● **PROBLEM**
The response should contain all of the data below, reproduced exactly, and no pictures.

● **EXERCISE DATA**
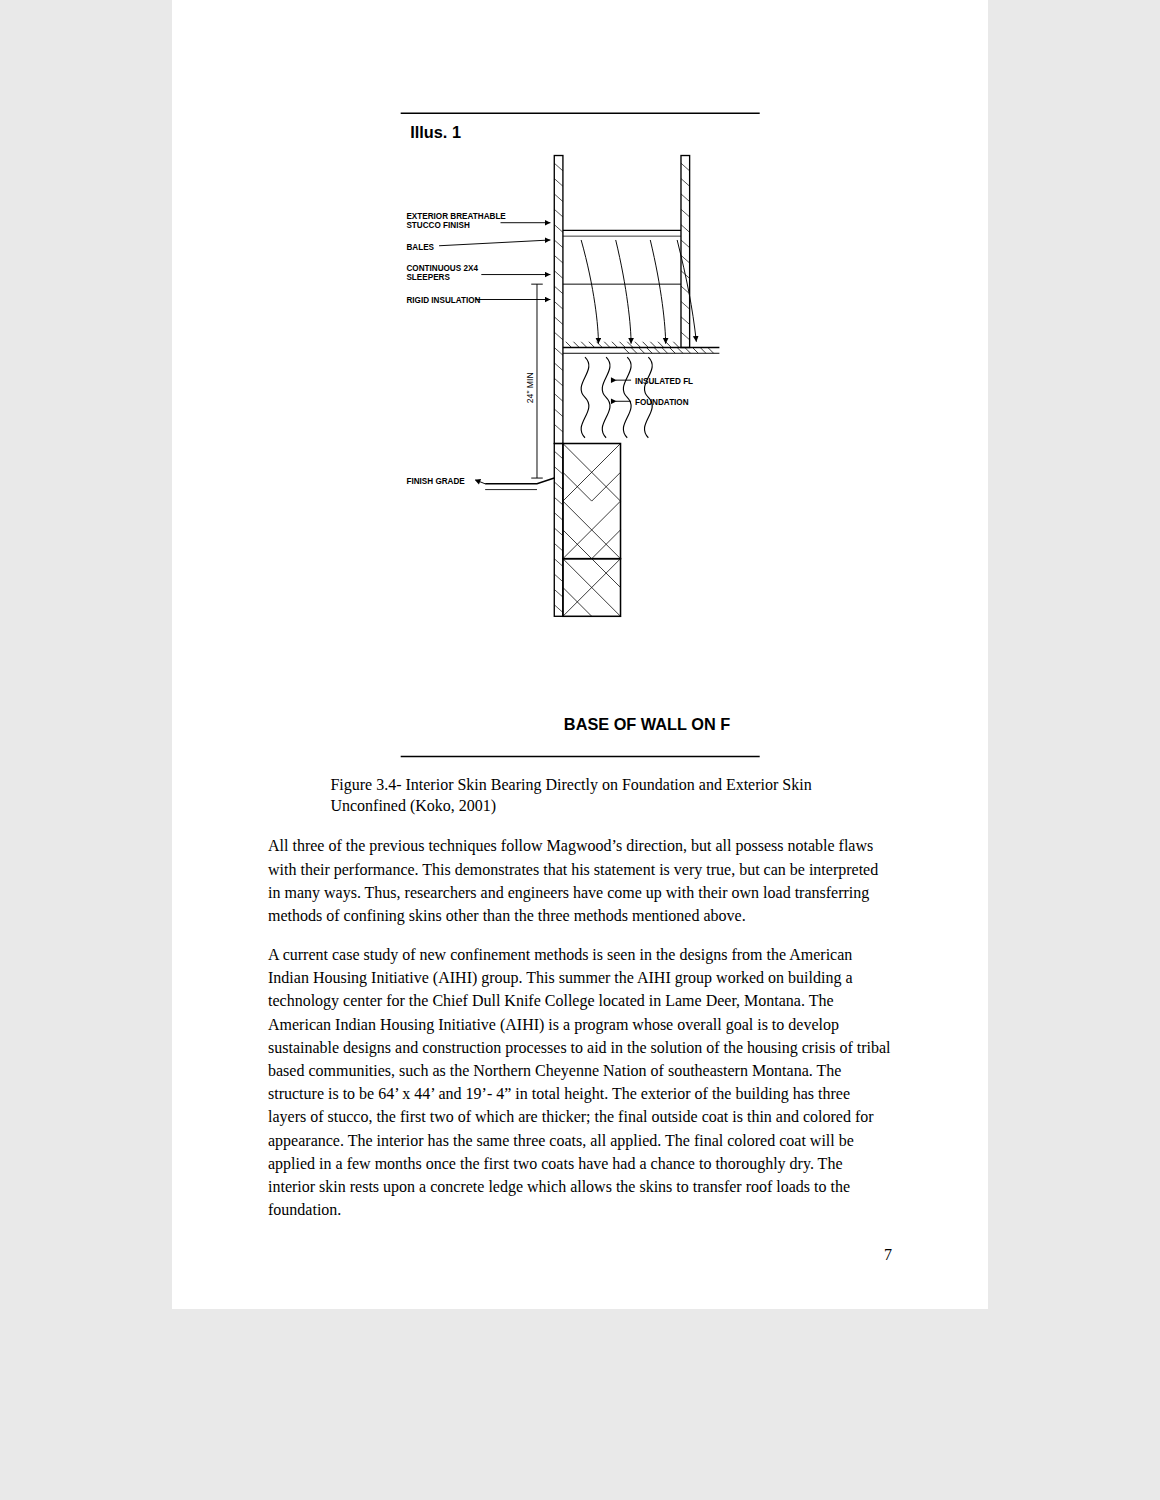Illus. 1 — Straw bale wall base detail Line drawing cross-section of a straw bale wall showing exterior breathable stucco finish, bales, continuous 2x4 sleepers, rigid insulation, insulated floor, foundation, and finish grade, labelled "BASE OF WALL ON F..." Illus. 1 24" MIN EXTERIOR BREATHABLE STUCCO FINISH BALES CONTINUOUS 2X4 SLEEPERS RIGID INSULATION FINISH GRADE INSULATED FL FOUNDATION BASE OF WALL ON F
Figure 3.4- Interior Skin Bearing Directly on Foundation and Exterior Skin Unconfined (Koko, 2001)
All three of the previous techniques follow Magwood’s direction, but all possess notable flaws with their performance. This demonstrates that his statement is very true, but can be interpreted in many ways. Thus, researchers and engineers have come up with their own load transferring methods of confining skins other than the three methods mentioned above.
A current case study of new confinement methods is seen in the designs from the American Indian Housing Initiative (AIHI) group. This summer the AIHI group worked on building a technology center for the Chief Dull Knife College located in Lame Deer, Montana. The American Indian Housing Initiative (AIHI) is a program whose overall goal is to develop sustainable designs and construction processes to aid in the solution of the housing crisis of tribal based communities, such as the Northern Cheyenne Nation of southeastern Montana. The structure is to be 64’ x 44’ and 19’- 4” in total height. The exterior of the building has three layers of stucco, the first two of which are thicker; the final outside coat is thin and colored for appearance. The interior has the same three coats, all applied. The final colored coat will be applied in a few months once the first two coats have had a chance to thoroughly dry. The interior skin rests upon a concrete ledge which allows the skins to transfer roof loads to the foundation.
7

● **EXERCISE ANSWER**
Illus. 1 — Straw bale wall base detail Line drawing cross-section of a straw bale wall showing exterior breathable stucco finish, bales, continuous 2x4 sleepers, rigid insulation, insulated floor, foundation, and finish grade, labelled "BASE OF WALL ON F..." Illus. 1 24" MIN EXTERIOR BREATHABLE STUCCO FINISH BALES CONTINUOUS 2X4 SLEEPERS RIGID INSULATION FINISH GRADE INSULATED FL FOUNDATION BASE OF WALL ON F
Figure 3.4- Interior Skin Bearing Directly on Foundation and Exterior Skin Unconfined (Koko, 2001)
All three of the previous techniques follow Magwood’s direction, but all possess notable flaws with their performance. This demonstrates that his statement is very true, but can be interpreted in many ways. Thus, researchers and engineers have come up with their own load transferring methods of confining skins other than the three methods mentioned above.
A current case study of new confinement methods is seen in the designs from the American Indian Housing Initiative (AIHI) group. This summer the AIHI group worked on building a technology center for the Chief Dull Knife College located in Lame Deer, Montana. The American Indian Housing Initiative (AIHI) is a program whose overall goal is to develop sustainable designs and construction processes to aid in the solution of the housing crisis of tribal based communities, such as the Northern Cheyenne Nation of southeastern Montana. The structure is to be 64’ x 44’ and 19’- 4” in total height. The exterior of the building has three layers of stucco, the first two of which are thicker; the final outside coat is thin and colored for appearance. The interior has the same three coats, all applied. The final colored coat will be applied in a few months once the first two coats have had a chance to thoroughly dry. The interior skin rests upon a concrete ledge which allows the skins to transfer roof loads to the foundation.
7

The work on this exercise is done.